三歳の外見の私の中にいるのは大人だった私だけど、三歳児の意識が融合した弊害なのか、今の私の思考は大人だったとはとても言えないほどに幼い。
普通の三歳児かと言われたら違うけれど、大人の思考能力があるのかといえば、そういうわけでもない。
大人だったという意識はあるけれど、記憶を取り戻した直後よりも以前の記憶が薄れてきている気がするのだ。
「僕がお父様に話してあげるから、ミルフィはお部屋に戻りなさい。

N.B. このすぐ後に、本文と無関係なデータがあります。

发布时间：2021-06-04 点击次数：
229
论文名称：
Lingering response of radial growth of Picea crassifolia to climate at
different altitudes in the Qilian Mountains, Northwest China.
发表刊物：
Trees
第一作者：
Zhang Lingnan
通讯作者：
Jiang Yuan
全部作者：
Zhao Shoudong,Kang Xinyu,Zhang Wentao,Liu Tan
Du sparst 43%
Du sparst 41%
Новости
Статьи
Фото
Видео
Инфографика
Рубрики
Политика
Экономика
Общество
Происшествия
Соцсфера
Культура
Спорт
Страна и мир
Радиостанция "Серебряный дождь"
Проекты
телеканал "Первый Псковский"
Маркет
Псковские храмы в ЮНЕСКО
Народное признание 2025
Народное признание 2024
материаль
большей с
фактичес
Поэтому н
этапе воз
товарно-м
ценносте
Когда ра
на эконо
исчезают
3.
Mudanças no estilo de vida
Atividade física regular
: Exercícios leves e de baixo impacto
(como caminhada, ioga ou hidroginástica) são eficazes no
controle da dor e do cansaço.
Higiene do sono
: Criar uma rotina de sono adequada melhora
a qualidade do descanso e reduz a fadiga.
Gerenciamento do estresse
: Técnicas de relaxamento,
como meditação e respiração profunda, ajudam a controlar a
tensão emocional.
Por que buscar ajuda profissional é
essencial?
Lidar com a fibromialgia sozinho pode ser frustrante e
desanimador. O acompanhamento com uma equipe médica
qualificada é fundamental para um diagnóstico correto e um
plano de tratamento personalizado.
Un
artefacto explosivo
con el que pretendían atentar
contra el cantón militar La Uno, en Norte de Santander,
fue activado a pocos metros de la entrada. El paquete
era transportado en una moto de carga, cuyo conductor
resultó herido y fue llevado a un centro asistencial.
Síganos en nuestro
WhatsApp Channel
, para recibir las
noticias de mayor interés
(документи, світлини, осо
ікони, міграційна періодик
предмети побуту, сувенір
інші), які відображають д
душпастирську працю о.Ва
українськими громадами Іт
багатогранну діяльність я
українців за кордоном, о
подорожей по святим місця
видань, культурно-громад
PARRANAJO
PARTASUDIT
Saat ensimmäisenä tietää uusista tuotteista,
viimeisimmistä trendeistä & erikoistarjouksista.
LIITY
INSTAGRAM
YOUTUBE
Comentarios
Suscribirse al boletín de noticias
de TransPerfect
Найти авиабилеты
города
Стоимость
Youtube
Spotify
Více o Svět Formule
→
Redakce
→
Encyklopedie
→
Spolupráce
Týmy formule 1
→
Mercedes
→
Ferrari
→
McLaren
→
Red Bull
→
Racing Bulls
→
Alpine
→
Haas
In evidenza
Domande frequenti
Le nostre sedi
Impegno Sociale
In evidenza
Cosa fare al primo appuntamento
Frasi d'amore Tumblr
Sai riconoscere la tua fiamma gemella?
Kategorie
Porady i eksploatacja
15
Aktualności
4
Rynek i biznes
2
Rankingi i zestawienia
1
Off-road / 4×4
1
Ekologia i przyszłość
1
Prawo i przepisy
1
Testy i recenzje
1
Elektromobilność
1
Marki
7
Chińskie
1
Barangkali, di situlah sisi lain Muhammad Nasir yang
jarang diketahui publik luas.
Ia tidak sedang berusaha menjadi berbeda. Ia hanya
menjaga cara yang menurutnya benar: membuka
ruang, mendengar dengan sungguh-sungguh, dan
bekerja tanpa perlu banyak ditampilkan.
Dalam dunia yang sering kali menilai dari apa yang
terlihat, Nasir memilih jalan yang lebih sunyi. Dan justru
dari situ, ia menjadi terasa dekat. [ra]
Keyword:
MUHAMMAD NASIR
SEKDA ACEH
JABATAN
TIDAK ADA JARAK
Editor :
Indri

牛乳を飲んだのだからガスパール先生の診察が終わるまで何も食べてはいけないよ」
「はぁい」
甘いものを飲んだから何かを食べたい欲求は無くなっているのに、食いしん坊の様に兄様に言われて少し不機嫌になる。
授業の後とかとても空腹になるけれど、そういう時は牛乳を飲んだ程度では空腹はおさまらないのに、今はお腹が満たされている。
「膨れっ面、食べ物詰め込んだリスみたいになってるよ」
「リス?」
三歳の私はリスなんて見たことないし、知らない。
以前の私も本物を見たことはなかったと思う。
「小さな可愛い動物だよ。今度絵本を見せてあげる」
つんと私の頬を指先でつつきながらしてくれる約束に、単純な私は機嫌が直ってしまう。
「絵本?」
「今は駄目だよ。僕は授業の準備があるから、時間のある時にね」
「絵本読んでくれるの?」
「ミルフィがいい子にしていたらね」
兄様からしてくれた約束に、私は浮かれて部屋に戻るのだった。